====== TEXTO PARA REVISAR
Uno de los elementos más perversos de la violencia, es que con frecuencia se multiplica exponencialmente. El deseo de venganza genera ulteriores acciones de maldad, las cuales suelen desbordar el “ojo por ojo, diente por diente”, que, visto en un nivel, es un reclamo elemental de justicia, al menos limitando la ira del agraviado. El hecho es que el mal sufrido genera un malestar interior que no se cura con facilidad.

 

He tratado a muchas personas víctimas directas de alguna maldad, y por ellas me consta la herida interior, que suele ser más difícil de curar que el mismo agravio. Pero nada resulta más impresionante que ver a alguien ofendido en un ser amado. Un padre o madre de familia que ve mancillado el honor de sus hijos, por paciente o benigno que haya sido, es atacado por una pasión de rencor por demás comprensible, pero no por ello menos poderoso. Recuperarse es una labor ingente, a veces imposible, y no extraña que en ocasiones se convierta en furia que busca a toda costa desahogarse.

El orden jurídico, de hecho, está llamado a contener las pasiones que pueden enceguecer a las personas en momentos de extrema tensión. Cuando, sin embargo, se ha vuelto inercia cultural la certeza de que no hay justicia en la sociedad, la “ley de la selva” es un triste destino que no podemos llamar civilidad.

Es verdad que la vivencia religiosa puede favorecer la recuperación de personas víctimas de violencia. Con razón algún comentarista de la Sagrada Escritura explicaba así el “signo de Caín” al que se refiere el libro del Génesis, a propósito del terrible fratricidio: es la mano divina que interviene para interrumpir la cadena de violencia, que de otro modo convertiría la existencia humana en una incontenible secuencia de asesinatos (cf. Gn 4,15). Muchos otros pasajes bíblicos pueden entenderse como narraciones de una fraternidad restablecida.

Una reciente oración litúrgica describe así el compromiso divino de reconciliación: “En una humanidad dividida por las enemistades y las discordias, sabemos que tú diriges los ánimos para que se dispongan a la reconciliación. Por tu Espíritu mueves los corazones de los hombres para que los enemigos vuelvan a la amistad, los adversarios se den la mano, los pueblos busquen la concordia. Con tu acción eficaz consigues, Señor, que el amor venza al odio, la venganza deje paso a la indulgencia, y la discordia se convierta en amor mutuo” (Prefacio de la Plegaria Eucarística de la Reconciliación II).

Sería, sin embargo, un error, entender el perdón conocido en la fe como una renuncia a la reparación del mal. Porque el desgaste que genera el mal requiere un efectivo trabajo de recomposición, tanto a nivel personal como a nivel social. El auténtico perdón es una conquista espiritual que reclama una enorme creatividad y fuerza interior. No es nunca dejadez ni indiferencia. Cuando la violencia ha cundido como enfermedad social, las fuerzas que se tienen que poner en operación son enormes, y el fruto de una auténtica curación puede tomar generaciones enteras.

A la pregunta sobre por qué no aniquilar a quienes gravemente operan el mal, Gandhi respondía con clarividente sabiduría: “Ningún ser humano es tan malo como para quedar excluido de toda posibilidad de salvación. Pero, por otro lado, ningún ser humano es tan perfecto como para tener el derecho de aniquilar a quien él, equivocadamente, considera completamente malo” (Escritos esenciales, Santander 2004, n. 446). Ante el caótico imperio de la violencia, aprender a reaccionar con indulgencia incluye, ciertamente, un ponderado sentido de la justicia, pero también el trabajo sobre los propios deseos de venganza, que fácilmente puede arrollarnos y convertirnos en agentes del mismo mal que decimos querer combatir.
============
====== FILAS PROPORCIONADAS
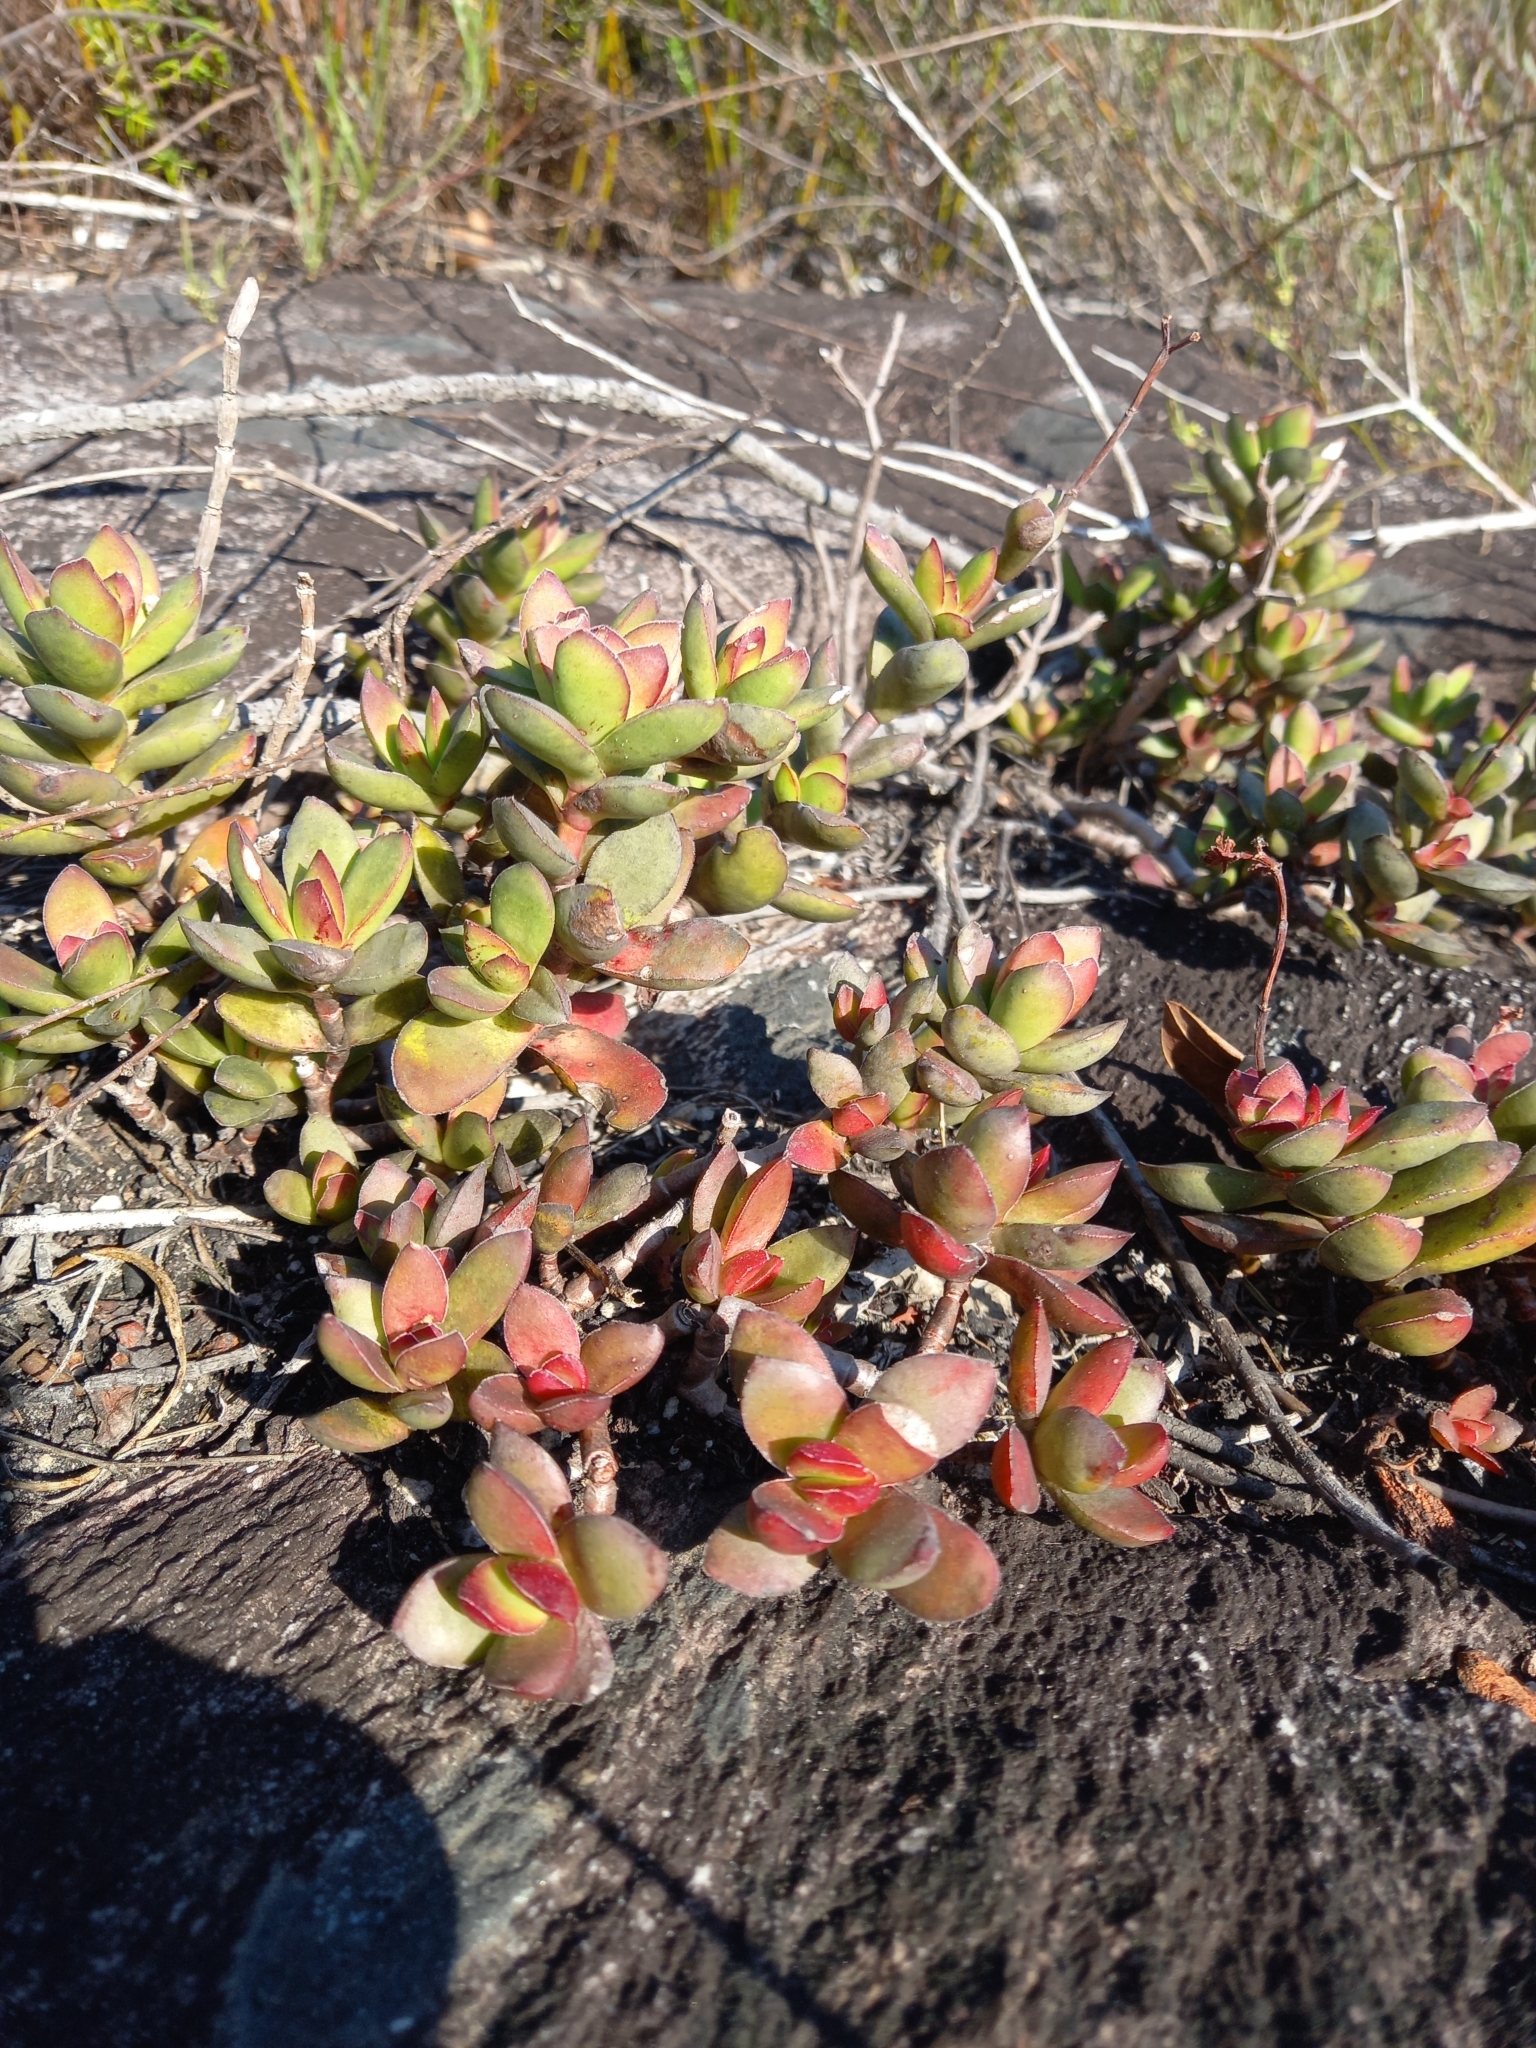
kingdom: Plantae
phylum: Tracheophyta
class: Magnoliopsida
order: Saxifragales
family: Crassulaceae
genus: Crassula
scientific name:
============
**TAREA A:** Según el texto sobre la violencia y el perdón, ¿cómo explicaba algún comentarista de la Sagrada Escritura el "signo de Caín"?
**TAREA B:** Por favor, reproduce del texto sobre la violencia y el perdón el fragmento comprendido entre "Una reciente oración" y "de la Reconciliación II).", ambos incluidos.

**RESULTADO DEL EJERCICIO A:** Como la mano divina que interviene para interrumpir la cadena de violencia.

**RESULTADO DEL EJERCICIO B:**
Una reciente oración litúrgica describe así el compromiso divino de reconciliación: “En una humanidad dividida por las enemistades y las discordias, sabemos que tú diriges los ánimos para que se dispongan a la reconciliación. Por tu Espíritu mueves los corazones de los hombres para que los enemigos vuelvan a la amistad, los adversarios se den la mano, los pueblos busquen la concordia. Con tu acción eficaz consigues, Señor, que el amor venza al odio, la venganza deje paso a la indulgencia, y la discordia se convierta en amor mutuo” (Prefacio de la Plegaria Eucarística de la Reconciliación II).